Stars Issues Contributors LICENSE Pkg.go

Install ⭐️

go get github.com/Gers2017/flago

Basic Usage πŸ”₯

Import flago

import (
    "github.com/Gers2017/flago"
)

Populate the flagset

get := flago.NewFlagSet("get")
get.Bool("all", false)
get.Switch("verbose") // Same as get.Bool("verbose", false)

Builder

get := flago.NewFlagSet("get").
    Bool("all", false).
    Switch("verbose") // Same as get.Bool("verbose", false)

Using the Cli struct

cli := flago.NewCli()
cli.Handle(get, func(fs *flago.FlagSet) error {
    HandleFlagset(fs) // do something with parsed get
    return nil
})

if err := cli.Execute(os.Args); err != nil {
    log.Fatal(err)
}
func HandleFlagset(fs *flago.FlagSet) {
    if fs.Bool("help") {
		fmt.Println("Some helpful help message")
		return
	}

    // Do something...
    fmt.Println(todos)
}

Without the Cli struct

Parse the arguments into flags

// os.Args = []string{ "cli", "all", "help" }
if err := get.ParseFlags(os.Args[1:]); err != nil {
    log.Fatal(err)

Collected data:
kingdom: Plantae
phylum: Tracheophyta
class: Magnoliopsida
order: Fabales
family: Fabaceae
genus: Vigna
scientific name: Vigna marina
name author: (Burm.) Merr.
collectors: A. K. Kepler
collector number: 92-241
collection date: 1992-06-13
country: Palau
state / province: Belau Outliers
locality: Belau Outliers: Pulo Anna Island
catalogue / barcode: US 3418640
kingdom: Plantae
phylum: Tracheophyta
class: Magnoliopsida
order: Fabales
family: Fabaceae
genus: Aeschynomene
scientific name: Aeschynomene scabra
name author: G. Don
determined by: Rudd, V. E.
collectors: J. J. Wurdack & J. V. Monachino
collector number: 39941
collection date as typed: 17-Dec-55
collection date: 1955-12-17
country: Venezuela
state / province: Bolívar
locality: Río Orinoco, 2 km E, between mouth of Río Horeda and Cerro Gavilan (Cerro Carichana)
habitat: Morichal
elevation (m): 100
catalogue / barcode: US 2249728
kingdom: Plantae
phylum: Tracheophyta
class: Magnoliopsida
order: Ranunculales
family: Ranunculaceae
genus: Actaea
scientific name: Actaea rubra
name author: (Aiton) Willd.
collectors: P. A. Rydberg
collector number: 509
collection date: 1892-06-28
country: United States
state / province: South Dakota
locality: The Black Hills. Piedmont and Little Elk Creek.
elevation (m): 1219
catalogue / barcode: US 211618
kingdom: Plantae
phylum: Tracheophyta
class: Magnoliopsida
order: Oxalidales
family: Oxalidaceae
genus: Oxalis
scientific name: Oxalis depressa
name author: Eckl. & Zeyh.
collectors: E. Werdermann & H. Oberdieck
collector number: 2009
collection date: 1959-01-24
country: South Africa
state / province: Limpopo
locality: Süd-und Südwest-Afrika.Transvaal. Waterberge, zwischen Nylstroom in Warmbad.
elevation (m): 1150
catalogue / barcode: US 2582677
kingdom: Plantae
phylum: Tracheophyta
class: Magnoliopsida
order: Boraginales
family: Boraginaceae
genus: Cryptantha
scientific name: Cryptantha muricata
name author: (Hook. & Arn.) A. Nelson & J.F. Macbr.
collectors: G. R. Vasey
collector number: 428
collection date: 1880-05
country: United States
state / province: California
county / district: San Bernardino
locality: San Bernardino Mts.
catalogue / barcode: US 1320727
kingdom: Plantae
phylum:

• _Instructions_
a: According to the flago usage guide, what is the call get.Switch("verbose") equivalent to?
b: Pick up the flago usage guide after its last line and continue it.
You can work from the flago guide alone, without the items.

• _Results of the tasks_
a: get.Bool("verbose", false)

b:
    return
}

Then use the parsed flagset

if get.IsParsed("all") {
    if get.Bool("help") {
        fmt.Println("Some helpful help message")
        return
    }
    // Do something...
    fmt.Println(todos)
}

Demo 🐲

A complete example can be found here

New FlagSet

get := flago.NewFlagSet("get")

Add flags

get.SetSwitch("verbose")
get.Int("x", 0)

Check if a flag was parsed

It's highly recommended to use this method to check first if a flag was parsed correctly.

get.IsParsed("your-flag-name")

The FlagSet.[Bool, Int, Float, Str] methods are just a shortcut for:

Get values

verbose := get.Bool("verbose")
x := get.Int("x")

If the flag name inside the getter method is not registered in the flagset, you'll get an error at runtime.

wrong := get.Bool("some-invalid-flag")

About the API

Why so many strings? Isn't that error-prone?

  1. The FlagSet.[Bool, Int, Float, Str] method can raise an error at runtine (use FlagSet.IsParsed to avoid this)

  2. A note on golang's generics Behind the scenes flago uses maps + generics + type parsing The Flag struct contains a Value property of type any.

    Because if we try to use generics we'd need to declare a map for every type of flag inside Flagset, and Flags map[string]*Flag wouldn't work anymore leading to repeated code.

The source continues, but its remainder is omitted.